WHAT YOU WILL DO:
All of the data beneath this instruction is to be transcribed word for word.

INPUT:
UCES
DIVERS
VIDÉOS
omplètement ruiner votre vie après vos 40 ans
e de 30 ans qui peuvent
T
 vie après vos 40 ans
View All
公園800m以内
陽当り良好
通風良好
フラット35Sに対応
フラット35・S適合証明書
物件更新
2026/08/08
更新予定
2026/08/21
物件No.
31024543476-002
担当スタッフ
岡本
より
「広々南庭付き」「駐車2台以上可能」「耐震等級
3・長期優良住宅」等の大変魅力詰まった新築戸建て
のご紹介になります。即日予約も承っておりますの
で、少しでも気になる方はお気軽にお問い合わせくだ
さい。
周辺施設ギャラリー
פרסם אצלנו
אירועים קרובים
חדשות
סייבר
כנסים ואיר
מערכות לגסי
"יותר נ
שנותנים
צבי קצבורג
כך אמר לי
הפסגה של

PROBLEM SOLUTION:
UCES
DIVERS
VIDÉOS
omplètement ruiner votre vie après vos 40 ans
e de 30 ans qui peuvent
T
 vie après vos 40 ans
View All
公園800m以内
陽当り良好
通風良好
フラット35Sに対応
フラット35・S適合証明書
物件更新
2026/08/08
更新予定
2026/08/21
物件No.
31024543476-002
担当スタッフ
岡本
より
「広々南庭付き」「駐車2台以上可能」「耐震等級
3・長期優良住宅」等の大変魅力詰まった新築戸建て
のご紹介になります。即日予約も承っておりますの
で、少しでも気になる方はお気軽にお問い合わせくだ
さい。
周辺施設ギャラリー
פרסם אצלנו
אירועים קרובים
חדשות
סייבר
כנסים ואיר
מערכות לגסי
"יותר נ
שנותנים
צבי קצבורג
כך אמר לי
הפסגה של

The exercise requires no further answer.